- JOB ITEM -
Only the lines that contain the string "githubusercontent" belong in the answer; pull them from the records.
------------------------------------
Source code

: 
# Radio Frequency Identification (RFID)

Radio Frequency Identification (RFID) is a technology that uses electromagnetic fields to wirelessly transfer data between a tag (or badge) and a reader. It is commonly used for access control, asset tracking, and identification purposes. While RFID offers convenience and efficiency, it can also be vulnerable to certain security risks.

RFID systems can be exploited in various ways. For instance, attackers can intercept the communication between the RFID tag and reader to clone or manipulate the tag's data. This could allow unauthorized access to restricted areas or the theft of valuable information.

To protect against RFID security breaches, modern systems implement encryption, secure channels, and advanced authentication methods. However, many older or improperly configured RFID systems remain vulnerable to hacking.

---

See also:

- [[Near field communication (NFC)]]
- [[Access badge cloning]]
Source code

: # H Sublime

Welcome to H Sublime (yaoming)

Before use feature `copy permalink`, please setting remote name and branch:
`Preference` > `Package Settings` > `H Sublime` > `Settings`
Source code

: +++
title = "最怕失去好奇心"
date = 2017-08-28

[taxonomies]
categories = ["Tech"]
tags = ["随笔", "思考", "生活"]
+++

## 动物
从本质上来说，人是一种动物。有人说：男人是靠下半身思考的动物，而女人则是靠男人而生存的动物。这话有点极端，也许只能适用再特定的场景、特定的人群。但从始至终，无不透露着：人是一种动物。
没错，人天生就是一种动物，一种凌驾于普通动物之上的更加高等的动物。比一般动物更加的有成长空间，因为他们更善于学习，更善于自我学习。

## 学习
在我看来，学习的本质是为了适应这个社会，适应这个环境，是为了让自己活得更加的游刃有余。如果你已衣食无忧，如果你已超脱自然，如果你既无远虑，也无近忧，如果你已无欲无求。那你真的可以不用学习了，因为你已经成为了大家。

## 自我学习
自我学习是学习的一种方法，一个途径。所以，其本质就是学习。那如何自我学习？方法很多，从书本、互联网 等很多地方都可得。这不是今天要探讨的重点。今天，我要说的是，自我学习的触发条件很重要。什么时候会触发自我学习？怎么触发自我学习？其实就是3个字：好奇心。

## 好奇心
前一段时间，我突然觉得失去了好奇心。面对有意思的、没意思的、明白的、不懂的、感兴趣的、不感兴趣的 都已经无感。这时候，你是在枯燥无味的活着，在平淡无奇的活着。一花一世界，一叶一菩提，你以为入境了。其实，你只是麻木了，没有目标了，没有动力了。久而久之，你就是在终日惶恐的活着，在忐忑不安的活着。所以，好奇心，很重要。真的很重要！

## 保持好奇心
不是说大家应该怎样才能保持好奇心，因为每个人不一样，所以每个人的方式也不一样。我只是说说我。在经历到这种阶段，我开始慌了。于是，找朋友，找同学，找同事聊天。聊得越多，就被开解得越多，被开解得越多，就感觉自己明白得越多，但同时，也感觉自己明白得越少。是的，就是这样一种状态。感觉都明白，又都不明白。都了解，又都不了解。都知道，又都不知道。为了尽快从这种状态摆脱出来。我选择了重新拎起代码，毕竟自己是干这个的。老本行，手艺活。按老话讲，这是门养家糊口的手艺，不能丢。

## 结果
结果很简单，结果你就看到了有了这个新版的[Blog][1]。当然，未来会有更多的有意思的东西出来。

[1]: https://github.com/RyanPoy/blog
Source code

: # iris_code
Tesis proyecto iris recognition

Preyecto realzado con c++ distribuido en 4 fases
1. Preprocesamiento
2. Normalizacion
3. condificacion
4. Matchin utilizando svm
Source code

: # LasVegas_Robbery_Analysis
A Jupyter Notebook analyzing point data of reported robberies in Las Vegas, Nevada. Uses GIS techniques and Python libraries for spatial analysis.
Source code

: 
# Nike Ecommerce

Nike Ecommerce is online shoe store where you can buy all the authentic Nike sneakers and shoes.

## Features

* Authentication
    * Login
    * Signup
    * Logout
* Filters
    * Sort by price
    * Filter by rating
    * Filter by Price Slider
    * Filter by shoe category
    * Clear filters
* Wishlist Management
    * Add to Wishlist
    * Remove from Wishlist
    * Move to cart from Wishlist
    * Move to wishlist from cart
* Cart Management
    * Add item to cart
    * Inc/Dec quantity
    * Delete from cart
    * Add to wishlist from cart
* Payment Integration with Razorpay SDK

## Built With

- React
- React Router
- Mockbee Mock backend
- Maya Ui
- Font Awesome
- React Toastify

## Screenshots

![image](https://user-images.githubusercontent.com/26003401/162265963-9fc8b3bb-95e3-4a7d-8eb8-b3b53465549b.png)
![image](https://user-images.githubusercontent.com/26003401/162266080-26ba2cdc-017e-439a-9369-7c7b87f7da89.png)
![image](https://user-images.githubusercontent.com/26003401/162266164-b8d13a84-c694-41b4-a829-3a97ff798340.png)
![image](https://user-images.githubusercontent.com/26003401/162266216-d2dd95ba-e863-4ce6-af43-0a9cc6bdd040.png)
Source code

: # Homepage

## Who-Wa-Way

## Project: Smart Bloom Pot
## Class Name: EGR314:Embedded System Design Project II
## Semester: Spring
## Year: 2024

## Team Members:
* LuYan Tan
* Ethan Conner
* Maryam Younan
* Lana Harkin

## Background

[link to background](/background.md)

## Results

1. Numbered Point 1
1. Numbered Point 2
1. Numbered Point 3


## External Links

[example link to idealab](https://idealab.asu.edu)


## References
------------------------------------
- EXERCISE ANSWER -
![image](https://user-images.githubusercontent.com/26003401/162265963-9fc8b3bb-95e3-4a7d-8eb8-b3b53465549b.png)
![image](https://user-images.githubusercontent.com/26003401/162266080-26ba2cdc-017e-439a-9369-7c7b87f7da89.png)
![image](https://user-images.githubusercontent.com/26003401/162266164-b8d13a84-c694-41b4-a829-3a97ff798340.png)
![image](https://user-images.githubusercontent.com/26003401/162266216-d2dd95ba-e863-4ce6-af43-0a9cc6bdd040.png)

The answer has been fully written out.